* Source
Unlike my disc priest, who I’ve been healing on for about 8 months, my holy pally is a recent convert, limited in experience to very fast gearing and alt raids (I’m currently 10/12 in ICC25 hardmodes, since our PuG leader refuses to even let us burn attempts on HM Sind. Boooo!) But through my gearing and raiding adventures I’ve discovered a number of things about Horde’s (pretty) odd race out, not one of which relates to facerolling.

 

The Paladin stigma + gear reality

When I first started gearing out my holy pally, and ventured into a few low-expectation PuGs, I was a slight bit shocked to discover that most of the players, let alone the healers, had high expectations of me, none of which centered around my guild tag or an amazing gearscore (which I didn’t have; I ran ToC25 with 4k and Heroic HoR with 4.3k. Yeouch). Instead, they seemed to innately subscribe to what I’m going to call the “Pally Healing Stigma”, which suggests that: a lone pally can keep up one or two tanks with no assistance regardless of gear level. Yeah, um … no. Despite the fact that I got into heroic farming with an almost BiS Naxx set, which isn’t blues mind you, as I re-geared myself to current standards, I really had to work my arse off to keep tanks and my teammates from faceplanting. And when I first set foot into our alt ICC (which was 7/12 HM at the time), with a whopping 5k GS, I was quite naturally assigned to solo-heal tanks. Needless to say, my mana regen was crap, my thoughput incredibly low, and I quickly was speaking up that I needed serious help if we wanted to keep the run successful. I got it, thankfully, but I got a serious wakeup call that day—while paladins are the tank healing class to beat, that expectation unto itself can be the source of some serious misunderstandings.

* Written problem a
Could you print the lines of the listing below exactly, starting with the line that contains "genus: Cephalanthus" and ending with the listing's last line, both included?

* Items
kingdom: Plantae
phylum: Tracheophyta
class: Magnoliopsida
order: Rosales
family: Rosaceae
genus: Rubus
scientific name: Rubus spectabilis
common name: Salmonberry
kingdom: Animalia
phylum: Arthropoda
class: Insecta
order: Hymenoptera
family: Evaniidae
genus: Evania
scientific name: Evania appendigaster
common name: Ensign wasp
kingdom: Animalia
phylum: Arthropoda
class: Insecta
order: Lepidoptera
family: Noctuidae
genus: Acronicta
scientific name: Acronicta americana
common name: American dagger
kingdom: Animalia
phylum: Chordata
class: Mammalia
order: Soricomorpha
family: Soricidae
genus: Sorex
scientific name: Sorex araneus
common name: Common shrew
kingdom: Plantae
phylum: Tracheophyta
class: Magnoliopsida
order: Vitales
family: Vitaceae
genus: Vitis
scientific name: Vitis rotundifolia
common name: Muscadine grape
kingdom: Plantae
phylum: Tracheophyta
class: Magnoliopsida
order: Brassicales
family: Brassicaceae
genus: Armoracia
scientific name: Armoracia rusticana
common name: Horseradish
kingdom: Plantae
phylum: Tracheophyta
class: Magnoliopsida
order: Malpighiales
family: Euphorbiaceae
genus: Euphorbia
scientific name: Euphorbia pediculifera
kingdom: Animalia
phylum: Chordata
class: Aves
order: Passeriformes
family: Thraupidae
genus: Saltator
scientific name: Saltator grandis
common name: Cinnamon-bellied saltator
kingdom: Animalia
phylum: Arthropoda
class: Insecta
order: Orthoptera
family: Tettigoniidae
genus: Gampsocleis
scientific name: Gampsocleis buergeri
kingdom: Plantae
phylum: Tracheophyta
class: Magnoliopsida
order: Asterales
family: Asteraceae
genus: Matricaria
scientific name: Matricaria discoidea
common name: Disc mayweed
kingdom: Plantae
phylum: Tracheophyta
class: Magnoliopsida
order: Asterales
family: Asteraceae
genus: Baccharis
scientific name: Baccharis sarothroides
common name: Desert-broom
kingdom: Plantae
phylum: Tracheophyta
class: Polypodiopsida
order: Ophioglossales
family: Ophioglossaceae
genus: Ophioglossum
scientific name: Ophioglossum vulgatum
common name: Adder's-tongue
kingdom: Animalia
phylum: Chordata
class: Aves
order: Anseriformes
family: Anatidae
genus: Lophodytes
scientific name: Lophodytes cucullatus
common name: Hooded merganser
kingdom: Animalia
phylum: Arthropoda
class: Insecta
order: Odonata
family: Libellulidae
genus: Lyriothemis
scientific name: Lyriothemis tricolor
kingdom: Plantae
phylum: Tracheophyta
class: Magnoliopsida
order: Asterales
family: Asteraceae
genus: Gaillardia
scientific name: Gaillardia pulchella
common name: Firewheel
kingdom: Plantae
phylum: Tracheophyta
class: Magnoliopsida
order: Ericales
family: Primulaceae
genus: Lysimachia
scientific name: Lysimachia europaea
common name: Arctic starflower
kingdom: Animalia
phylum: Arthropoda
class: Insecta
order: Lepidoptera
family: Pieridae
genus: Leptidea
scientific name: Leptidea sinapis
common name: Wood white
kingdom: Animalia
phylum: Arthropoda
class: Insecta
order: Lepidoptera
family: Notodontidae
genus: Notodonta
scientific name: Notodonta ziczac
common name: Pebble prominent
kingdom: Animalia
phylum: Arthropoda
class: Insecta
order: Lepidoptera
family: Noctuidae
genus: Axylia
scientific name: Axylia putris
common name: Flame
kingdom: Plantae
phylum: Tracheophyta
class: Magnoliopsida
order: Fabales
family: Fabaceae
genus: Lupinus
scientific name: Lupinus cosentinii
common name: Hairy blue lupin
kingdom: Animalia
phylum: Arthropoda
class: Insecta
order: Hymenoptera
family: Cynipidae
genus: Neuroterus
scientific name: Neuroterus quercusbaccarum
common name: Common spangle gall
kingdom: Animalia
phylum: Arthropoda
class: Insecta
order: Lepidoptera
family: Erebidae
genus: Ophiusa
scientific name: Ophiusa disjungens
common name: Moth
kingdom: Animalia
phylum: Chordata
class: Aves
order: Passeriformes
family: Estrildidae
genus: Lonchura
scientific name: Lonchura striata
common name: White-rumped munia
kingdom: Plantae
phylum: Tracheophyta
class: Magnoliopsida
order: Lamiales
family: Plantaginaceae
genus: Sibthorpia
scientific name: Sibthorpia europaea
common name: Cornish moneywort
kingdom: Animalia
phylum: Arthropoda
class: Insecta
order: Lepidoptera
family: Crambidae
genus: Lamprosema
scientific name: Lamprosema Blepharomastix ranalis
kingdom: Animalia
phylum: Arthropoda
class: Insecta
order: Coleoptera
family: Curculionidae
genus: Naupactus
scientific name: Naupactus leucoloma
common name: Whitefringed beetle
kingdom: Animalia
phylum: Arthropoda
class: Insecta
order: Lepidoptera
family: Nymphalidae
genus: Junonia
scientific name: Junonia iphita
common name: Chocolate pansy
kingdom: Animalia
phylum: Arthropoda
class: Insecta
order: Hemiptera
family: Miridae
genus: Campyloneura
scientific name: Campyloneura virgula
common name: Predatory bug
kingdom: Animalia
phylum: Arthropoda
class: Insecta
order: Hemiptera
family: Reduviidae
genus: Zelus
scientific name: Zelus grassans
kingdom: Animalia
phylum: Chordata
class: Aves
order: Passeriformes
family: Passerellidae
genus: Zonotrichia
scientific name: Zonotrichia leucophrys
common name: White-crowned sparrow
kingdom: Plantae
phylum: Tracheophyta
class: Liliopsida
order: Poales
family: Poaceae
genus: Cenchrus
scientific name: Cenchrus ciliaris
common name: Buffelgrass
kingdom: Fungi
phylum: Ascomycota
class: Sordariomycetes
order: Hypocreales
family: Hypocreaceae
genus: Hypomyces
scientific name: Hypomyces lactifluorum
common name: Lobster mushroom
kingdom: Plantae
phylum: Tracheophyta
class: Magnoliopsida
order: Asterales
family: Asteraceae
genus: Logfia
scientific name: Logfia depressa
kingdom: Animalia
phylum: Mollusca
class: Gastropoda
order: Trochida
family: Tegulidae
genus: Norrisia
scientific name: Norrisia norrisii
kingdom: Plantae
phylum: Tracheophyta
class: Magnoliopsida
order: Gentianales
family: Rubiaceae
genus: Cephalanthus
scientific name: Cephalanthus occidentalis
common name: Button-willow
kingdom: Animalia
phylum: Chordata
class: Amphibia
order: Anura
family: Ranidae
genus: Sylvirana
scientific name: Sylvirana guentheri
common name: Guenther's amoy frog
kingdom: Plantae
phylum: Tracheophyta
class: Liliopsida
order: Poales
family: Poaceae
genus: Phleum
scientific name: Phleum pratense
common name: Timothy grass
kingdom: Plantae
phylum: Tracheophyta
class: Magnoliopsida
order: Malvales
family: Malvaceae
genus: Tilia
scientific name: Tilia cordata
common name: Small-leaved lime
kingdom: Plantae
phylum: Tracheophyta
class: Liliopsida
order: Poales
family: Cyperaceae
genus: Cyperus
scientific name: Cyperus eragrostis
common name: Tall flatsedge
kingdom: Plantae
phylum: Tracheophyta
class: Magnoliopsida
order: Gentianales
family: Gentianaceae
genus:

* Written problem b
Could you output, word for word, the passage of the paladin healing post above between "Unlike my disc" and "relates to facerolling.", inclusive?

* Final answer a
genus: Cephalanthus
scientific name: Cephalanthus occidentalis
common name: Button-willow
kingdom: Animalia
phylum: Chordata
class: Amphibia
order: Anura
family: Ranidae
genus: Sylvirana
scientific name: Sylvirana guentheri
common name: Guenther's amoy frog
kingdom: Plantae
phylum: Tracheophyta
class: Liliopsida
order: Poales
family: Poaceae
genus: Phleum
scientific name: Phleum pratense
common name: Timothy grass
kingdom: Plantae
phylum: Tracheophyta
class: Magnoliopsida
order: Malvales
family: Malvaceae
genus: Tilia
scientific name: Tilia cordata
common name: Small-leaved lime
kingdom: Plantae
phylum: Tracheophyta
class: Liliopsida
order: Poales
family: Cyperaceae
genus: Cyperus
scientific name: Cyperus eragrostis
common name: Tall flatsedge
kingdom: Plantae
phylum: Tracheophyta
class: Magnoliopsida
order: Gentianales
family: Gentianaceae
genus:

* Final answer b
Unlike my disc priest, who I’ve been healing on for about 8 months, my holy pally is a recent convert, limited in experience to very fast gearing and alt raids (I’m currently 10/12 in ICC25 hardmodes, since our PuG leader refuses to even let us burn attempts on HM Sind. Boooo!) But through my gearing and raiding adventures I’ve discovered a number of things about Horde’s (pretty) odd race out, not one of which relates to facerolling.